Gümüş balığı, bahar aylarının habercisi olarak tezgahlarda yerini alır ve tıpkı ilk açan laleler gibi büyük bir heyecanla beklenir.
Sadık bir hayran kitlesi olan bu nadir balık, özellikle St. Petersburg gibi kıyı şehirlerinde büyük bir özlemle karşılanır.
19. yüzyıldan bu yana panayırlarda kovalarla satılan gümüş balığı, baharın gelişiyle birlikte yeniden tezgahların önünde uzun kuyruklar oluşturuyor.
Küçük, yumuşak etli ve neredeyse hiç kılçığı yok
Bu balığı bu kadar özel kılan en önemli özelliklerinden biri, kendine has aromasıdır.

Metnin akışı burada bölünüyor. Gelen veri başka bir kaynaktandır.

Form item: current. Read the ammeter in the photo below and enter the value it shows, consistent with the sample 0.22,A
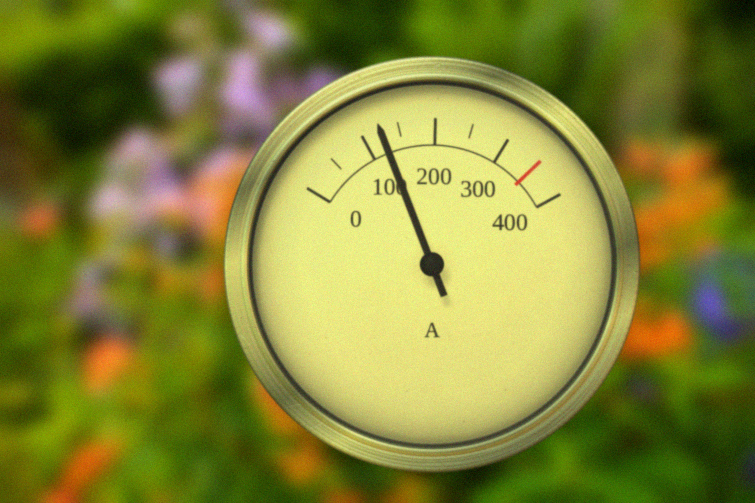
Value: 125,A
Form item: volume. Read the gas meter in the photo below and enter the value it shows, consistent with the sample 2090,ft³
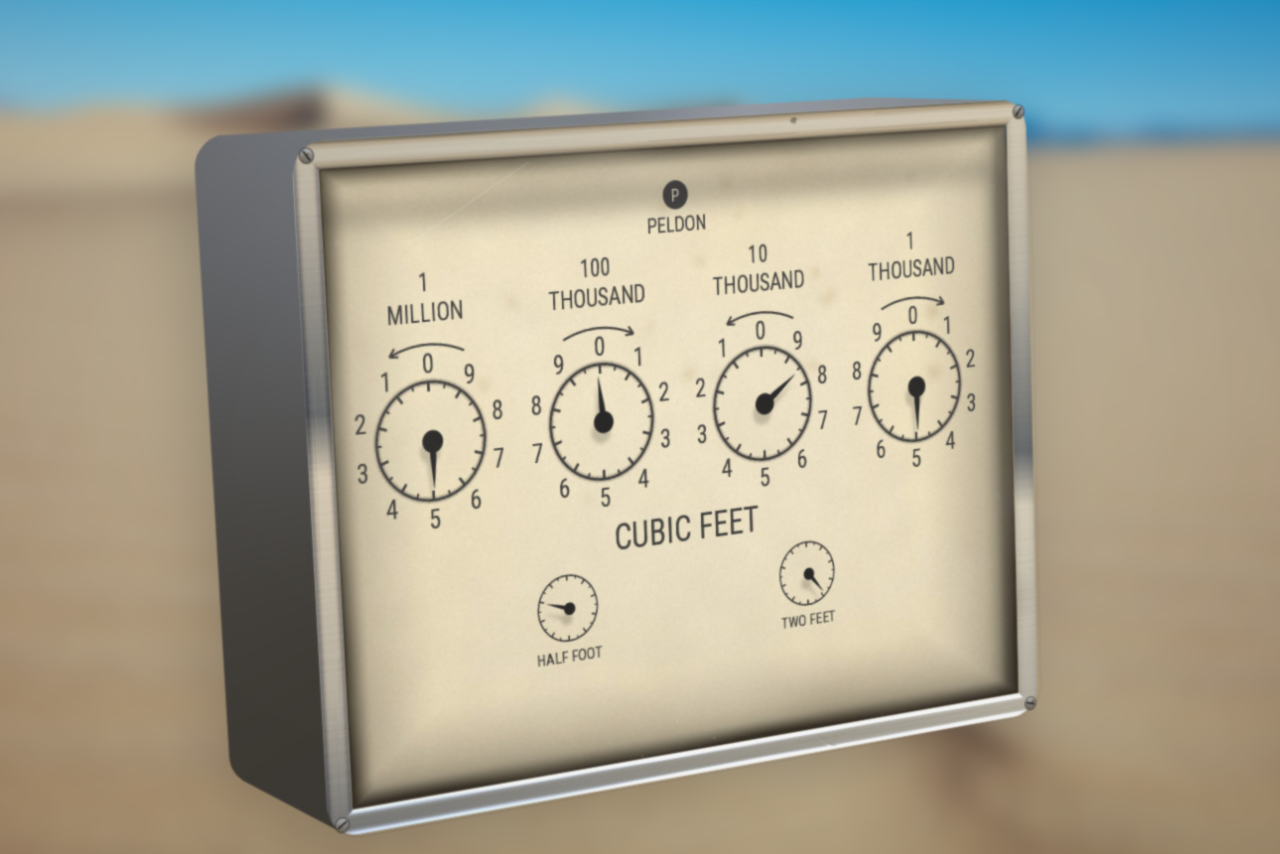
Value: 498500,ft³
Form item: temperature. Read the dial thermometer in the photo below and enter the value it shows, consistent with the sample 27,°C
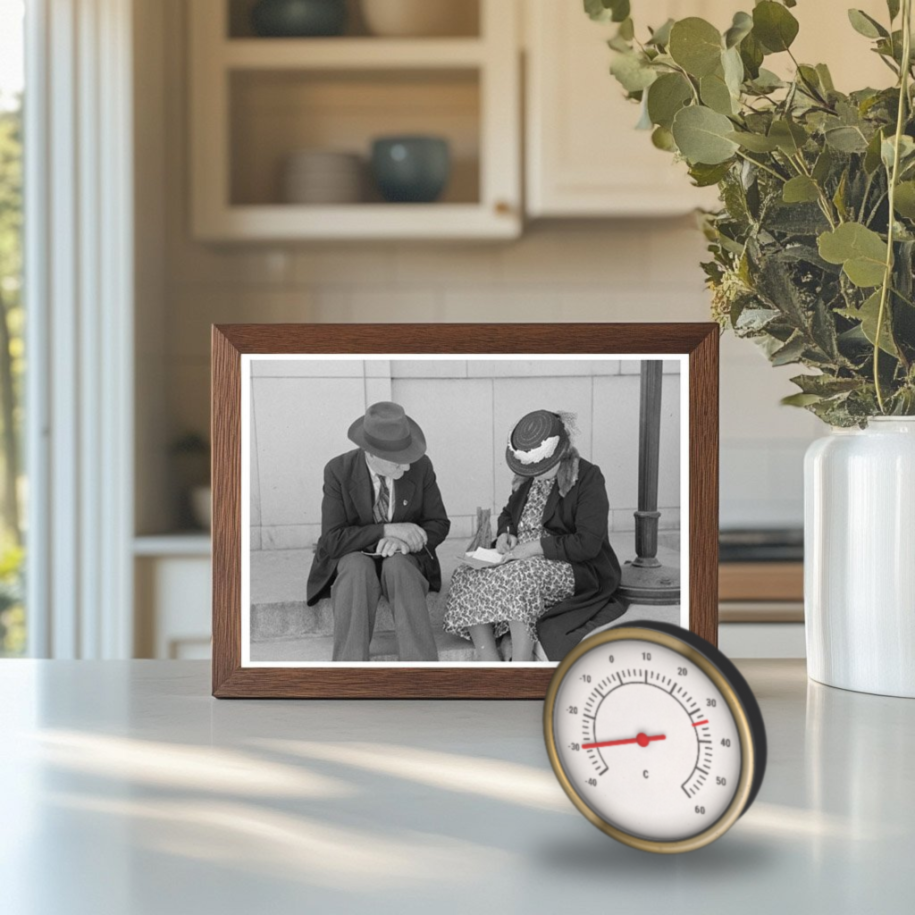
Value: -30,°C
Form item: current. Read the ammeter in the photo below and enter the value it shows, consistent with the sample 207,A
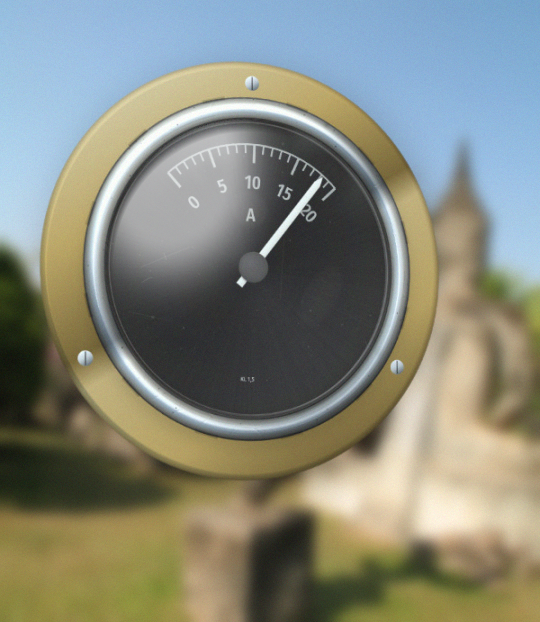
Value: 18,A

Taze tutulmuş gümüş balığı, salatalık gibi ferah bir kokuya sahiptir. Bu eşsiz koku, balıkta bulunan trimetilamin adlı özel bir maddeden kaynaklanır ve başka hiçbir balıkta bu kadar belirgin şekilde hissedilmez.
Lezzetiyle de dikkat çeken gümüş balığı, küçük, yumuşak etli ve neredeyse hiç kılçığı olmamasıyla kızartma için ideal bir seçimdir.
Temizleme konusunda ise küçük balıkların iç organlarının kızartma sırasında adeta "buharlaşması" nedeniyle genellikle ekstra bir işleme gerek duyulmaz.
Gümüş balığı, çıtır bagetler ya da ekşi krema, sarımsak ve otlarla hazırlanan bir sos eşliğinde servis edilebilir. Ayrıca limon ve bir kadeh beyaz şarapla da mükemmel bir uyum sağlar.
Baharın taze kokusunu sofralara taşıyan bu lezzet, her yıl olduğu gibi bu sezon da büyük bir ilgiyle karşılanıyor.